Um die große Gefahr der Klimakrise abzuwehren, brauchen wir keinen Stillstand unserer Wirtschaft. Wir müssen dem starken Ochsen Wirtschaft, der den Wagen zieht, die Richtung vorgeben, in die er ziehen muss – und die, in die er nicht gehen darf: Es geht in Richtung einer hocheffizienten, kreislaufnahen Wirtschaft, die in Zukunft ohne den bedenklichen Kohlenstofftransfer von der Erdkruste in unsere Atemluft funktionieren muss: Kohle, Erdöl und Erdgas müssen bleiben, wo sie sind, das ist wissenschaftlich hochevident. Die Technologien dafür, sie zu ersetzen, kennen wir, sie sind erprobt, sie funktionieren.
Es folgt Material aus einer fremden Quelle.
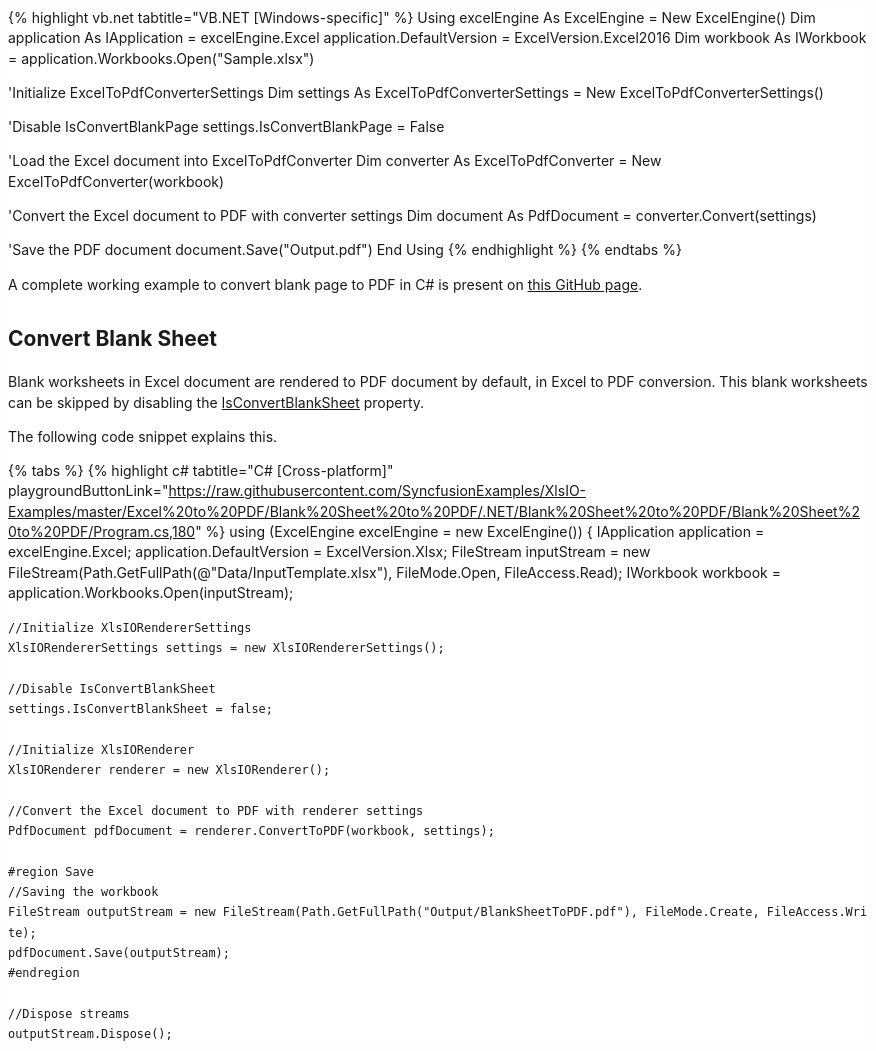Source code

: {% highlight vb.net tabtitle="VB.NET [Windows-specific]" %}
Using excelEngine As ExcelEngine = New ExcelEngine()
  Dim application As IApplication = excelEngine.Excel
  application.DefaultVersion = ExcelVersion.Excel2016
  Dim workbook As IWorkbook = application.Workbooks.Open("Sample.xlsx")

  'Initialize ExcelToPdfConverterSettings
  Dim settings As ExcelToPdfConverterSettings = New ExcelToPdfConverterSettings()

  'Disable IsConvertBlankPage
  settings.IsConvertBlankPage = False

  'Load the Excel document into ExcelToPdfConverter
  Dim converter As ExcelToPdfConverter = New ExcelToPdfConverter(workbook)

  'Convert the Excel document to PDF with converter settings
  Dim document As PdfDocument = converter.Convert(settings)

  'Save the PDF document
  document.Save("Output.pdf")
End Using
{% endhighlight %}
{% endtabs %}

A complete working example to convert blank page to PDF in C# is present on [this GitHub page](https://github.com/SyncfusionExamples/XlsIO-Examples/tree/master/Excel%20to%20PDF/Blank%20Page%20to%20PDF/.NET/Blank%20Page%20to%20PDF).

## Convert Blank Sheet

Blank worksheets in Excel document are rendered to PDF document by default, in Excel to PDF conversion. This blank worksheets can be skipped by disabling the [IsConvertBlankSheet](https://help.syncfusion.com/cr/document-processing/Syncfusion.ExcelToPdfConverter.ExcelToPdfConverterSettings.html#Syncfusion_ExcelToPdfConverter_ExcelToPdfConverterSettings_IsConvertBlankSheet) property.

The following code snippet explains this.

{% tabs %}
{% highlight c# tabtitle="C# [Cross-platform]" playgroundButtonLink="https://raw.githubusercontent.com/SyncfusionExamples/XlsIO-Examples/master/Excel%20to%20PDF/Blank%20Sheet%20to%20PDF/.NET/Blank%20Sheet%20to%20PDF/Blank%20Sheet%20to%20PDF/Program.cs,180" %}
using (ExcelEngine excelEngine = new ExcelEngine())
{
	IApplication application = excelEngine.Excel;
	application.DefaultVersion = ExcelVersion.Xlsx;
	FileStream inputStream = new FileStream(Path.GetFullPath(@"Data/InputTemplate.xlsx"), FileMode.Open, FileAccess.Read);
	IWorkbook workbook = application.Workbooks.Open(inputStream);

	//Initialize XlsIORendererSettings
	XlsIORendererSettings settings = new XlsIORendererSettings();

	//Disable IsConvertBlankSheet
	settings.IsConvertBlankSheet = false;

	//Initialize XlsIORenderer
	XlsIORenderer renderer = new XlsIORenderer();

	//Convert the Excel document to PDF with renderer settings
	PdfDocument pdfDocument = renderer.ConvertToPDF(workbook, settings);

	#region Save
	//Saving the workbook
	FileStream outputStream = new FileStream(Path.GetFullPath("Output/BlankSheetToPDF.pdf"), FileMode.Create, FileAccess.Write);
	pdfDocument.Save(outputStream);
	#endregion

	//Dispose streams
	outputStream.Dispose();
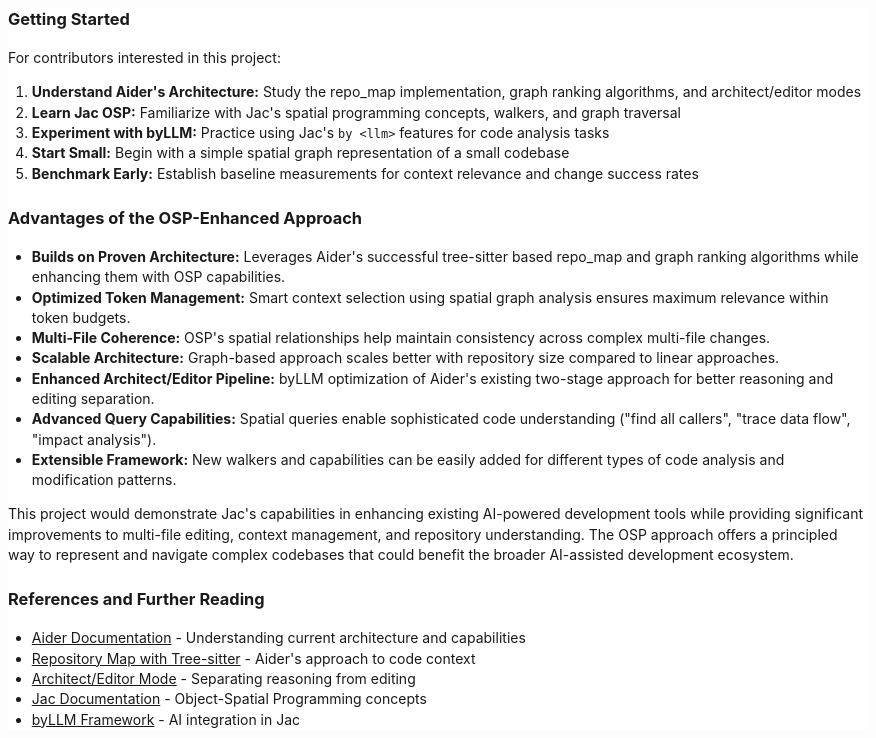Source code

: ### Getting Started

For contributors interested in this project:

1. **Understand Aider's Architecture:** Study the repo_map implementation, graph ranking algorithms, and architect/editor modes
2. **Learn Jac OSP:** Familiarize with Jac's spatial programming concepts, walkers, and graph traversal
3. **Experiment with byLLM:** Practice using Jac's `by <llm>` features for code analysis tasks
4. **Start Small:** Begin with a simple spatial graph representation of a small codebase
5. **Benchmark Early:** Establish baseline measurements for context relevance and change success rates

### Advantages of the OSP-Enhanced Approach

*   **Builds on Proven Architecture:** Leverages Aider's successful tree-sitter based repo_map and graph ranking algorithms while enhancing them with OSP capabilities.
*   **Optimized Token Management:** Smart context selection using spatial graph analysis ensures maximum relevance within token budgets.
*   **Multi-File Coherence:** OSP's spatial relationships help maintain consistency across complex multi-file changes.
*   **Scalable Architecture:** Graph-based approach scales better with repository size compared to linear approaches.
*   **Enhanced Architect/Editor Pipeline:** byLLM optimization of Aider's existing two-stage approach for better reasoning and editing separation.
*   **Advanced Query Capabilities:** Spatial queries enable sophisticated code understanding ("find all callers", "trace data flow", "impact analysis").
*   **Extensible Framework:** New walkers and capabilities can be easily added for different types of code analysis and modification patterns.

This project would demonstrate Jac's capabilities in enhancing existing AI-powered development tools while providing significant improvements to multi-file editing, context management, and repository understanding. The OSP approach offers a principled way to represent and navigate complex codebases that could benefit the broader AI-assisted development ecosystem.

### References and Further Reading

- [Aider Documentation](https://aider.chat/docs/) - Understanding current architecture and capabilities
- [Repository Map with Tree-sitter](https://aider.chat/2023/10/22/repomap.html) - Aider's approach to code context
- [Architect/Editor Mode](https://aider.chat/2024/09/26/architect.html) - Separating reasoning from editing
- [Jac Documentation](https://www.jac-lang.org/) - Object-Spatial Programming concepts
- [byLLM Framework](https://github.com/jaseci-labs/jaseci/tree/main/jac-byllm) - AI integration in Jac

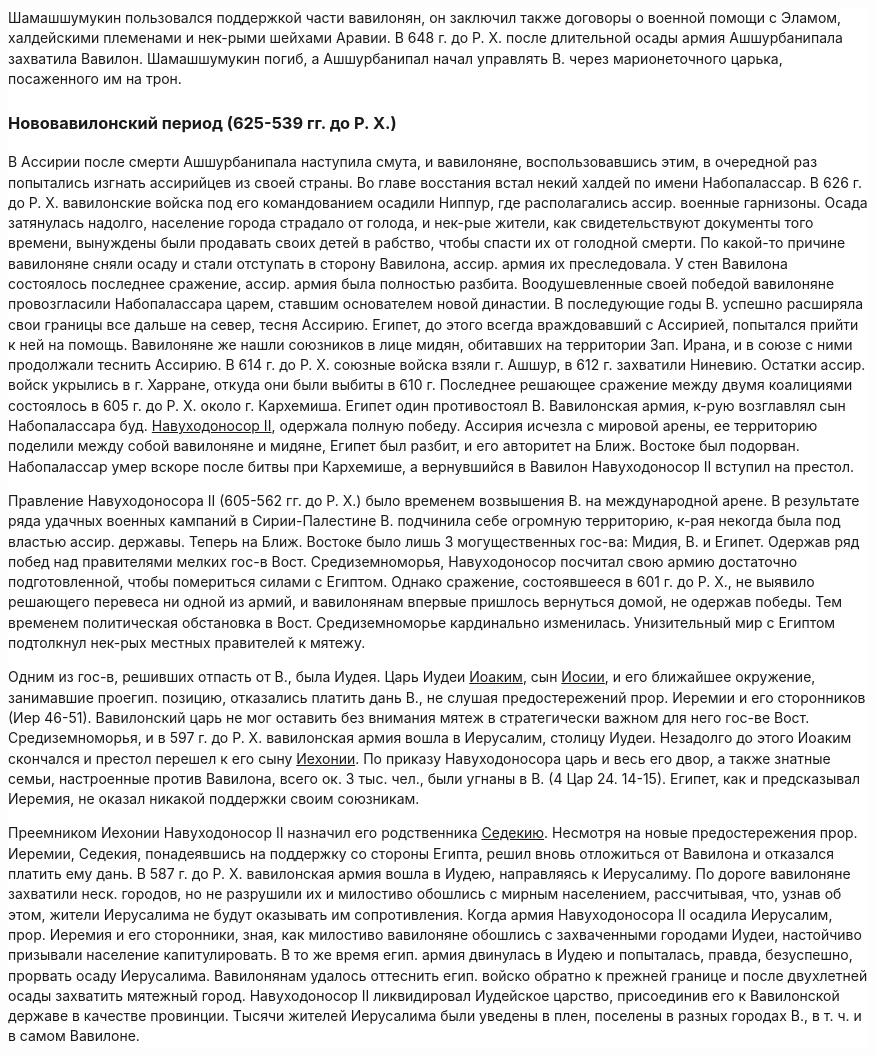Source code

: Шамашшумукин пользовался поддержкой части вавилонян, он заключил также договоры о военной помощи с Эламом, халдейскими племенами и нек-рыми шейхами Аравии. В 648 г. до Р. Х. после длительной осады армия Ашшурбанипала захватила Вавилон. Шамашшумукин погиб, а Ашшурбанипал начал управлять В. через марионеточного царька, посаженного им на трон.

### Нововавилонский период (625-539 гг. до Р. Х.)

В Ассирии после смерти Ашшурбанипала наступила смута, и вавилоняне, воспользовавшись этим, в очередной раз попытались изгнать ассирийцев из своей страны. Во главе восстания встал некий халдей по имени Набопалассар. В 626 г. до Р. Х. вавилонские войска под его командованием осадили Ниппур, где располагались ассир. военные гарнизоны. Осада затянулась надолго, население города страдало от голода, и нек-рые жители, как свидетельствуют документы того времени, вынуждены были продавать своих детей в рабство, чтобы спасти их от голодной смерти. По какой-то причине вавилоняне сняли осаду и стали отступать в сторону Вавилона, ассир. армия их преследовала. У стен Вавилона состоялось последнее сражение, ассир. армия была полностью разбита. Воодушевленные своей победой вавилоняне провозгласили Набопалассара царем, ставшим основателем новой династии. В последующие годы В. успешно расширяла свои границы все дальше на север, тесня Ассирию. Египет, до этого всегда враждовавший с Ассирией, попытался прийти к ней на помощь. Вавилоняне же нашли союзников в лице мидян, обитавших на территории Зап. Ирана, и в союзе с ними продолжали теснить Ассирию. В 614 г. до Р. Х. союзные войска взяли г. Ашшур, в 612 г. захватили Ниневию. Остатки ассир. войск укрылись в г. Харране, откуда они были выбиты в 610 г. Последнее решающее сражение между двумя коалициями состоялось в 605 г. до Р. Х. около г. Кархемиша. Египет один противостоял В. Вавилонская армия, к-рую возглавлял сын Набопалассара буд. [Навуходоносор II](<https://pravenc.ru/text/Навуходоносор II.html>), одержала полную победу. Ассирия исчезла с мировой арены, ее территорию поделили между собой вавилоняне и мидяне, Египет был разбит, и его авторитет на Ближ. Востоке был подорван. Набопалассар умер вскоре после битвы при Кархемише, а вернувшийся в Вавилон Навуходоносор II вступил на престол.

Правление Навуходоносора II (605-562 гг. до Р. Х.) было временем возвышения В. на международной арене. В результате ряда удачных военных кампаний в Сирии-Палестине В. подчинила себе огромную территорию, к-рая некогда была под властью ассир. державы. Теперь на Ближ. Востоке было лишь 3 могущественных гос-ва: Мидия, В. и Египет. Одержав ряд побед над правителями мелких гос-в Вост. Средиземноморья, Навуходоносор посчитал свою армию достаточно подготовленной, чтобы помериться силами с Египтом. Однако сражение, состоявшееся в 601 г. до Р. Х., не выявило решающего перевеса ни одной из армий, и вавилонянам впервые пришлось вернуться домой, не одержав победы. Тем временем политическая обстановка в Вост. Средиземноморье кардинально изменилась. Унизительный мир с Египтом подтолкнул нек-рых местных правителей к мятежу.

Одним из гос-в, решивших отпасть от В., была Иудея. Царь Иудеи [Иоаким](https://pravenc.ru/text/Иоаким.html), сын [Иосии](https://pravenc.ru/text/Иосии.html), и его ближайшее окружение, занимавшие проегип. позицию, отказались платить дань В., не слушая предостережений прор. Иеремии и его сторонников (Иер 46-51). Вавилонский царь не мог оставить без внимания мятеж в стратегически важном для него гос-ве Вост. Средиземноморья, и в 597 г. до Р. Х. вавилонская армия вошла в Иерусалим, столицу Иудеи. Незадолго до этого Иоаким скончался и престол перешел к его сыну [Иехонии](https://pravenc.ru/text/Иехония.html). По приказу Навуходоносора царь и весь его двор, а также знатные семьи, настроенные против Вавилона, всего ок. 3 тыс. чел., были угнаны в В. (4 Цар 24. 14-15). Египет, как и предсказывал Иеремия, не оказал никакой поддержки своим союзникам.

Преемником Иехонии Навуходоносор II назначил его родственника [Седекию](https://pravenc.ru/text/Седекию.html). Несмотря на новые предостережения прор. Иеремии, Седекия, понадеявшись на поддержку со стороны Египта, решил вновь отложиться от Вавилона и отказался платить ему дань. В 587 г. до Р. Х. вавилонская армия вошла в Иудею, направляясь к Иерусалиму. По дороге вавилоняне захватили неск. городов, но не разрушили их и милостиво обошлись с мирным населением, рассчитывая, что, узнав об этом, жители Иерусалима не будут оказывать им сопротивления. Когда армия Навуходоносора II осадила Иерусалим, прор. Иеремия и его сторонники, зная, как милостиво вавилоняне обошлись с захваченными городами Иудеи, настойчиво призывали население капитулировать. В то же время егип. армия двинулась в Иудею и попыталась, правда, безуспешно, прорвать осаду Иерусалима. Вавилонянам удалось оттеснить егип. войско обратно к прежней границе и после двухлетней осады захватить мятежный город. Навуходоносор II ликвидировал Иудейское царство, присоединив его к Вавилонской державе в качестве провинции. Тысячи жителей Иерусалима были уведены в плен, поселены в разных городах В., в т. ч. и в самом Вавилоне.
Doch ihr Einsatz wird verzögert und behindert: Im Gegensatz zu Corona gibt es bei der Klimakrise mächtige wirtschaftliche Interessen, die davon profitieren, dass sie nicht gelöst wird.

Der Corona-Tsunami wird abklingen. Wir werden uns danach aber in einer anderen Welt wiederfinden, und diese können wir gestalten. Wir müssen uns schon jetzt überlegen, wie wir sie haben wollen. Das Geld, das letztlich wir alle für den Neustart nach der Krise ausgeben, muss im Sinne einer lebbaren Zukunft verwendet werden.